Saudades do meu corpo
Meu cabelo
Meus braços, minhas pernas, meu abdômen
Da minhas roupas que não me servem mais
Das roupas que não se ajustam mais ao meu novo estilo de vida
De alguns amigos que até hoje não sei se eram ou não – mas deixaram saudades
Tenho saudade das viagens
A passeio
A trabalho – mesmo quando eu voltava mais cansada do que fui e só consegui tirar uma foto para o Instagram. Dessas tenho menos saudades.

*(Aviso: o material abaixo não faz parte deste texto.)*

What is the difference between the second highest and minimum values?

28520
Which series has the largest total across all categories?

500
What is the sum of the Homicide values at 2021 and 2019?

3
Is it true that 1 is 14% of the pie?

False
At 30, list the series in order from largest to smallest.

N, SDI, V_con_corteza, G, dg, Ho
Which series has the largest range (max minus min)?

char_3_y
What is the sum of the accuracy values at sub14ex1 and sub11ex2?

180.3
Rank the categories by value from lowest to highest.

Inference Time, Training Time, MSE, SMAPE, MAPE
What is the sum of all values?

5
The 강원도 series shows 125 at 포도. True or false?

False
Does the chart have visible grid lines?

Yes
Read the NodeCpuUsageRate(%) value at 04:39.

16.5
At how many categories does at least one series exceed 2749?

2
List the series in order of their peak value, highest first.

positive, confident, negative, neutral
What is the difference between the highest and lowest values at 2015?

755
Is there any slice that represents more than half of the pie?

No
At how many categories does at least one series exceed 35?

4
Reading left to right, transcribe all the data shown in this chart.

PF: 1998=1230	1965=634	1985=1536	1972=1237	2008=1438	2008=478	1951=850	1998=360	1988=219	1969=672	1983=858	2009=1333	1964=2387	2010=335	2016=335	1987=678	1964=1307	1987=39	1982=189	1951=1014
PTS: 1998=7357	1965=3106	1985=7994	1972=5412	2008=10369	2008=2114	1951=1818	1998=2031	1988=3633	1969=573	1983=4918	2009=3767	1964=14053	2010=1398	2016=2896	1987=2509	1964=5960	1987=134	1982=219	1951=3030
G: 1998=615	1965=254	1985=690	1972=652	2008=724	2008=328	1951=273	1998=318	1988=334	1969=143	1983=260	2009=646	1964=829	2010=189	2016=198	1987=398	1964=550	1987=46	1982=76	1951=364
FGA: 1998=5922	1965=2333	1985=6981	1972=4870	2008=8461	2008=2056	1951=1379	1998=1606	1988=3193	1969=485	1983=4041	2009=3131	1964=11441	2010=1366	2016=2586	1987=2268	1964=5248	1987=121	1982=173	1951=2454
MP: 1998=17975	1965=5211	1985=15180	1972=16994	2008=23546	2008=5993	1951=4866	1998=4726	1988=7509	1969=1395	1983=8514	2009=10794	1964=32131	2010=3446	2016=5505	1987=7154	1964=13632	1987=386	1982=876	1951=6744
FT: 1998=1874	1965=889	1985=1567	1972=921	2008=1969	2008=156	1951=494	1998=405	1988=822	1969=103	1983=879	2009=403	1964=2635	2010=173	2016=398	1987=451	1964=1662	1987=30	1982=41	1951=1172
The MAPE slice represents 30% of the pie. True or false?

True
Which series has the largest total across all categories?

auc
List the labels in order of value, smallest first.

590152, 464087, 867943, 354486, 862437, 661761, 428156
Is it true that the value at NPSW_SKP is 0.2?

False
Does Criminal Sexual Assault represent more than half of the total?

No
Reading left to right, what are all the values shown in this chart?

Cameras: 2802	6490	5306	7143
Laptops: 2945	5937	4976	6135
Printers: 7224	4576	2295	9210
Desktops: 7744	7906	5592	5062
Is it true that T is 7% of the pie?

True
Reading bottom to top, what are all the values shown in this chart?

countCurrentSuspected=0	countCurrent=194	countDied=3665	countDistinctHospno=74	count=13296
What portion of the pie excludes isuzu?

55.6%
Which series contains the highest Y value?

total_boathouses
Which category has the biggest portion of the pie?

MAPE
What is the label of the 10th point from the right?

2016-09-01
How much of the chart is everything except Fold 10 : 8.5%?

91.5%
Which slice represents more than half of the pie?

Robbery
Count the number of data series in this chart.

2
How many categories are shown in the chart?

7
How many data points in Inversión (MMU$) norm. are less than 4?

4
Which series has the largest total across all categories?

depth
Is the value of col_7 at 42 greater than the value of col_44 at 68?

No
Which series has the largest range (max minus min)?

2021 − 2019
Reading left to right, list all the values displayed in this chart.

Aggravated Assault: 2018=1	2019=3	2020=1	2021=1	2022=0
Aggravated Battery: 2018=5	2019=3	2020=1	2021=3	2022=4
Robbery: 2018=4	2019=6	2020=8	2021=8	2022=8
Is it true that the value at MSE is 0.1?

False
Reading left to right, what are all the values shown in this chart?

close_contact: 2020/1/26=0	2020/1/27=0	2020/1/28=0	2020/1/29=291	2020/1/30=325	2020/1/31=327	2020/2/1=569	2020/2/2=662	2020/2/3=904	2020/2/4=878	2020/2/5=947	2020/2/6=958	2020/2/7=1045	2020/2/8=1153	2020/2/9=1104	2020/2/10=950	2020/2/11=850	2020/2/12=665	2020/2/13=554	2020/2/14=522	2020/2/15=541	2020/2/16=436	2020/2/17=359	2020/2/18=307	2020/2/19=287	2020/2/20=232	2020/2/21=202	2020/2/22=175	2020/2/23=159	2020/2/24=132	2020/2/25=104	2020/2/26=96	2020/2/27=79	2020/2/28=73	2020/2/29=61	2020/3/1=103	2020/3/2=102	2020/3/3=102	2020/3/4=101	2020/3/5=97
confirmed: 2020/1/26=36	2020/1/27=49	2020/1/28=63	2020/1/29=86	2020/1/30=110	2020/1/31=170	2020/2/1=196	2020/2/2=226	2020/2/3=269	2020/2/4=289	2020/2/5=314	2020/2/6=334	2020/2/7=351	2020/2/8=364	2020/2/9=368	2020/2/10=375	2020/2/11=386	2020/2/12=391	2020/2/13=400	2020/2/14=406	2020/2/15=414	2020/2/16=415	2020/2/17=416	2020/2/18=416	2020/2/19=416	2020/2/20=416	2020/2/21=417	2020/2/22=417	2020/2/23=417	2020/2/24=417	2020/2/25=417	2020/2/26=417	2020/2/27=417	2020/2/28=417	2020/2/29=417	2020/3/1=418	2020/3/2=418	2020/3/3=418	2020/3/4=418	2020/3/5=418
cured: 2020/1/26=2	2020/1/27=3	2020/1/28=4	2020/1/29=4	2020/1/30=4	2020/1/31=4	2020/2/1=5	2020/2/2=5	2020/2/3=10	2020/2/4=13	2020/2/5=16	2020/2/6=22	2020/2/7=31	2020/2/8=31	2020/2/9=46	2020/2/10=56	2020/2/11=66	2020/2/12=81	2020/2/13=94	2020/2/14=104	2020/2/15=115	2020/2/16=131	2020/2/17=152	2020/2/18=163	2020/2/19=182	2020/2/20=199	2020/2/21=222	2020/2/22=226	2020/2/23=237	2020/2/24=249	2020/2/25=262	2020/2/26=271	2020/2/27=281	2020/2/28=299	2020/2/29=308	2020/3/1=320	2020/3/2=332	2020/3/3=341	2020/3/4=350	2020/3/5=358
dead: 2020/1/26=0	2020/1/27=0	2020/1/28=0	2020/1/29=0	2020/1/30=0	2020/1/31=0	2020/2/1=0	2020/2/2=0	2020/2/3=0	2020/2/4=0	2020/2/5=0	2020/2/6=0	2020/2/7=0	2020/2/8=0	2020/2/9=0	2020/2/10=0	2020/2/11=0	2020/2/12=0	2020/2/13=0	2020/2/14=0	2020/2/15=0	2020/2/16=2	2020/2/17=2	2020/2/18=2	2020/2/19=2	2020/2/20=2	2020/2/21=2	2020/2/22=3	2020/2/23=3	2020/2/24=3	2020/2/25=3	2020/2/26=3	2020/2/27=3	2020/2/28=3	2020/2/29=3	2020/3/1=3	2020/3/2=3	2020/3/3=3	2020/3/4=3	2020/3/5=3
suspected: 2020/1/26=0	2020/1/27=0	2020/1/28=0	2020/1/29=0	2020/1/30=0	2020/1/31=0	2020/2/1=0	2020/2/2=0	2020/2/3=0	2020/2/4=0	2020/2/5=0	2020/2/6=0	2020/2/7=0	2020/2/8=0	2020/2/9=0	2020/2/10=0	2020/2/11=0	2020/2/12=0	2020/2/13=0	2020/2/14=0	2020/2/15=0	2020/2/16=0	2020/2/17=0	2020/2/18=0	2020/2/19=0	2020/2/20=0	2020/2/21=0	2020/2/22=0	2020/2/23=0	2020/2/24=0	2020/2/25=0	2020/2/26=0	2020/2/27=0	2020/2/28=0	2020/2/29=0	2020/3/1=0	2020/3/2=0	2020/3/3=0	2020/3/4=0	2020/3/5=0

Saudades das aventuras que se expandiam para além das minhas andanças pelo Brooklin. Dos sotaques, das palavras novas, dos nomes dos estabelecimentos, dos atendentes, dos pratos… eu era tão bobamente feliz viajando
Saudade de carregar um belo fardo de sacolas de compras com coisas que nem sei se cheguei a usar, mas foram por alguns instantes pílulas de felicidade
Saudades da neve, dos bonecos de neve, dos esquilos
Saudades da praia e até da areia – mas não muito
Saudades do campo – quem diria!
Saudades de ter tantas histórias passadas e praticamente nenhuma presente
Saudades de não ter para quem contar minhas histórias, mesmo que sejam repetidas
Saudade de colocar meus sapatos Miu Miu – bem de vez em quando e só pra andar no tapete, pra não quebrar os saltos
Um vestido envelope da Diane Von Furstenberg
De pedir uma, duas, três, meia dúzia de cosmopolitans e esquecer até o último gole que 13 dólares não são 13 reais
Saudade da amiga que indicava os novos restaurantes
De ir aos novos restaurantes sem medo – com ou sem a amiga
De ir aos velhos restaurantes
Sinto medo dos velhos restaurantes terem fechado e eu nunca mais provar aquele pudim com calda de azeitona que provavelmente eu era a única que apreciava
Tenho medo do sentimento de constatar que, salvo um que já não está aqui e outro que está fora do jogo, já não tenho saudades de amar
Paradoxalmente, tenho saudade de abraçar
De beijar
De não desconfiar – pelo menos dos comportamentos de risco perante a covid – dos namorados
Saudades dos namorados gringos que viraram conversas e fotos arquivadas
Medo de alguém muito próximo pegar a doença, sofrer e morrer
Medo de alguém muito próximo de alguém que é muito próximo de mim pegar, sofrer e morrer
Medo do que será
Medo de passar a ter mais medo depois de tudo que foi
Medo de não ter medo e me expor a um risco
Medo de quem não tem medo e coloca as vidas que considero importantes em risco
Medo e asco de quem palpita sem fundamento, sem medo e sem compaixão
Ansiedade para saber quando olharemos para trás e lembraremos do medo – não com saudades, mas com mais motivos para encontrar razões para sermos felizes como éramos e não reparávamos.